[Exercise brief]: Only the lines below from the one containing "Take the points A (332, 52), B" through the one containing "Image 1: Row" belong in the answer, repeated exactly and without pictures.

Stored entries:
== Segment start ==
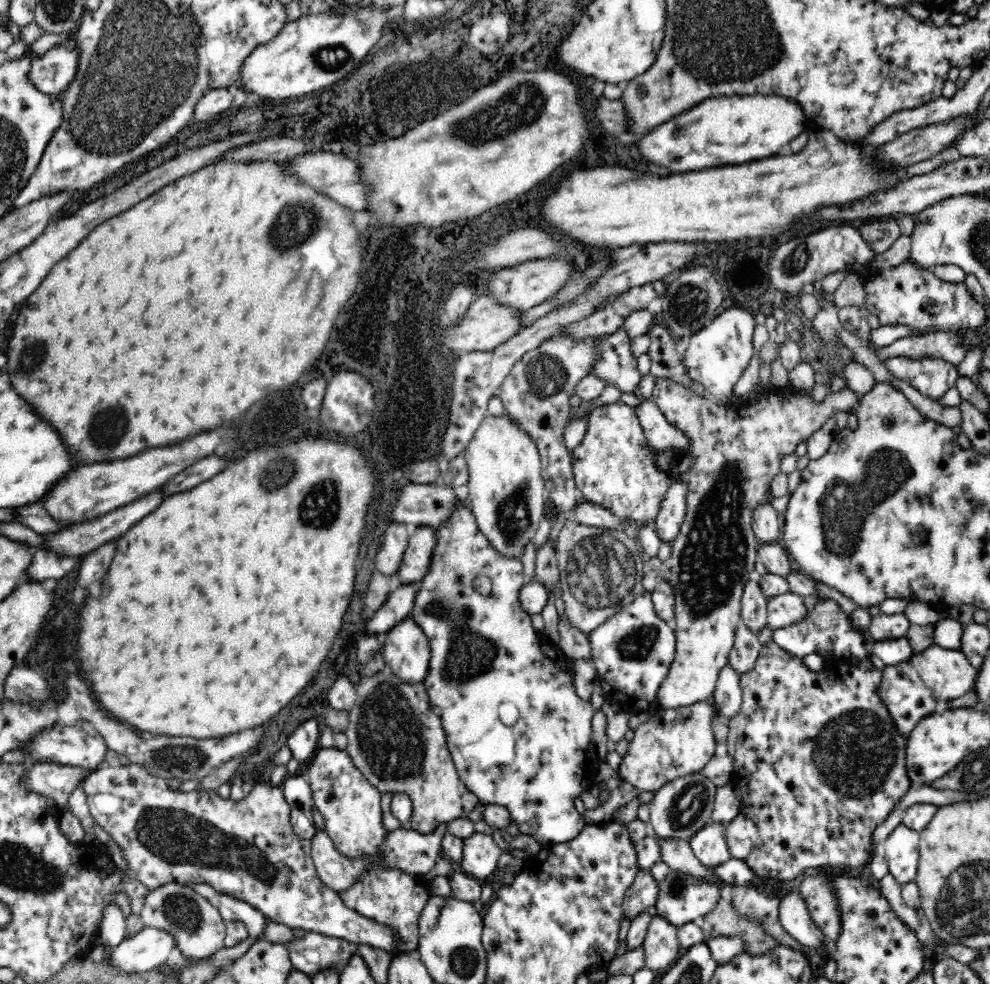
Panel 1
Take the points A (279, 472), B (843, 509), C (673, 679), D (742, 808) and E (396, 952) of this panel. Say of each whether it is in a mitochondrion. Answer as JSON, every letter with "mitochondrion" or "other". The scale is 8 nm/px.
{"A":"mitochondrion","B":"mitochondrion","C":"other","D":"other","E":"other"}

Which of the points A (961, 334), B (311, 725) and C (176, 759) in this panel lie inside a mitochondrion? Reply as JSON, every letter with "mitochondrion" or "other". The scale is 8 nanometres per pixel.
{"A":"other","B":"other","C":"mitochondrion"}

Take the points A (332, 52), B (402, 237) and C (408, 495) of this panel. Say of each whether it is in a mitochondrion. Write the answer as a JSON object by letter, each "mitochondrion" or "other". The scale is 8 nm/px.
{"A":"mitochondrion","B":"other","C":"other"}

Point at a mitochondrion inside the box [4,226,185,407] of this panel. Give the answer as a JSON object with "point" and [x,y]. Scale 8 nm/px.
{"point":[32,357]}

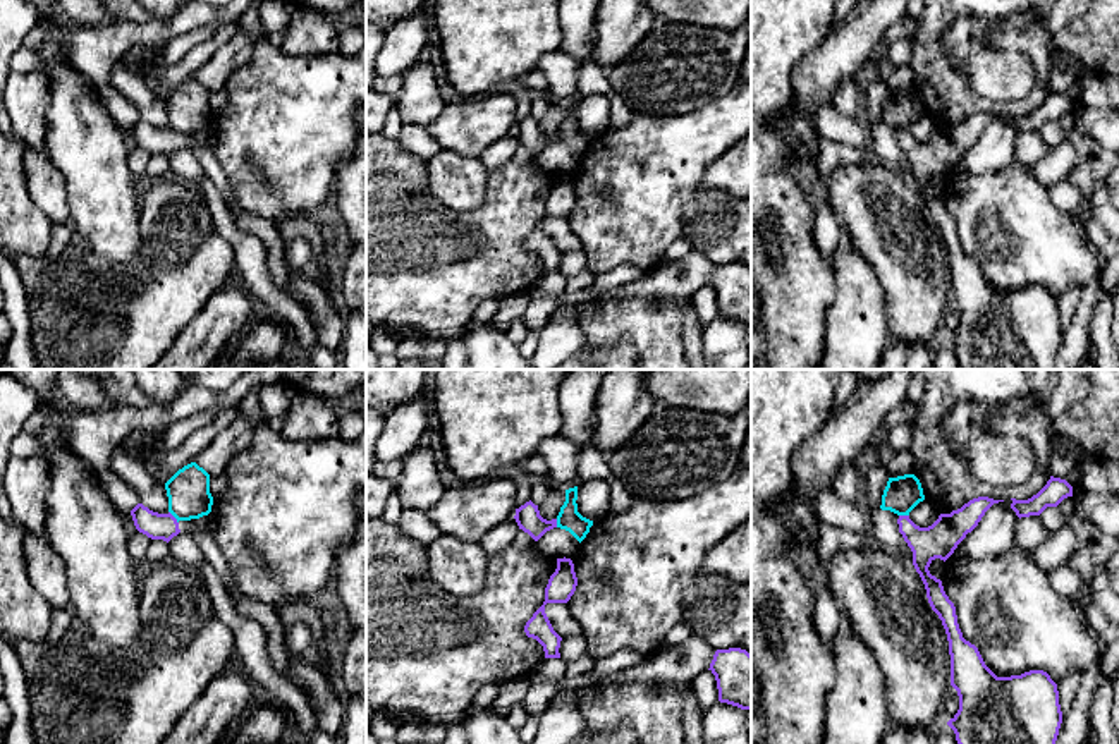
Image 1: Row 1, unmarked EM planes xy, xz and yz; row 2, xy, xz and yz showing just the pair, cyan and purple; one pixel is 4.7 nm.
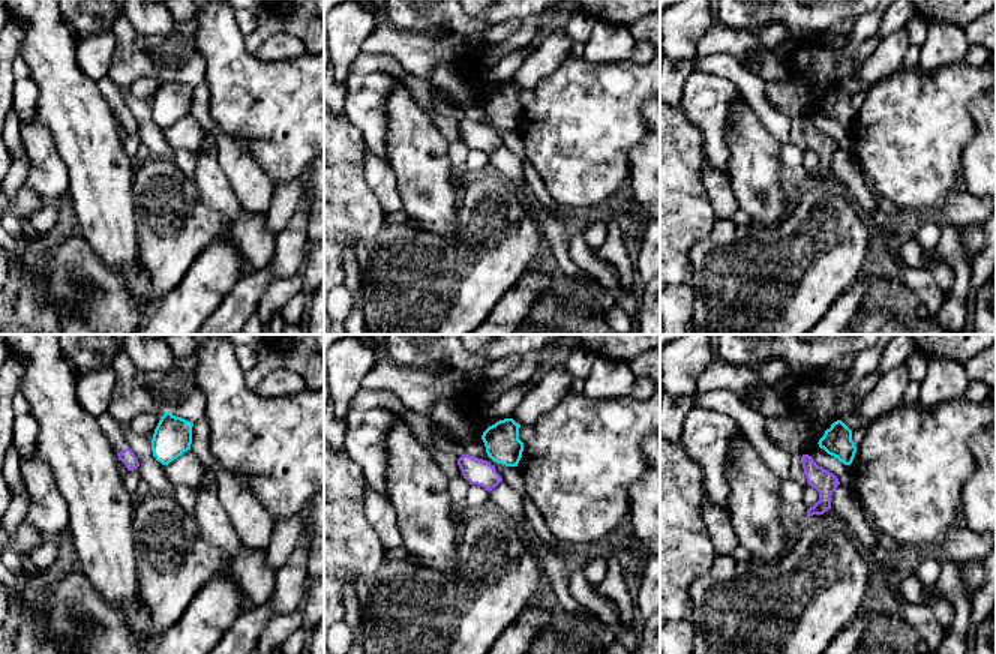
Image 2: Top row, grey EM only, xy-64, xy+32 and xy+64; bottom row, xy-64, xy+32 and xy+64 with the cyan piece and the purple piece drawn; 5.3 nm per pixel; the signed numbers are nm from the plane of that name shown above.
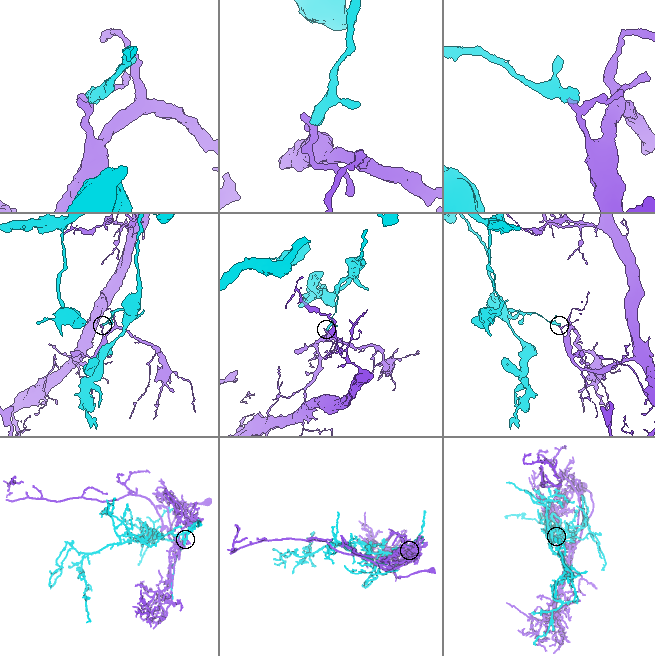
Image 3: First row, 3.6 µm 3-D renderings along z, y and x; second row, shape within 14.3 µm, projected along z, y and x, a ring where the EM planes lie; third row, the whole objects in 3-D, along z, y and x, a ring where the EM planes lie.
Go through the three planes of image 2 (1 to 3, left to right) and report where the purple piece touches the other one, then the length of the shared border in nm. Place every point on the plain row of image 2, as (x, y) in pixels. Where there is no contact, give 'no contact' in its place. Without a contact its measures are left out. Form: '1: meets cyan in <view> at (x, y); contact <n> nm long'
== Segment end ==
[Reply to the task]:
Take the points A (332, 52), B (402, 237) and C (408, 495) of this panel. Say of each whether it is in a mitochondrion. Write the answer as a JSON object by letter, each "mitochondrion" or "other". The scale is 8 nm/px.
{"A":"mitochondrion","B":"other","C":"other"}

Point at a mitochondrion inside the box [4,226,185,407] of this panel. Give the answer as a JSON object with "point" and [x,y]. Scale 8 nm/px.
{"point":[32,357]}

Image 1: Row 1, unmarked EM planes xy, xz and yz; row 2, xy, xz and yz showing just the pair, cyan and purple; one pixel is 4.7 nm.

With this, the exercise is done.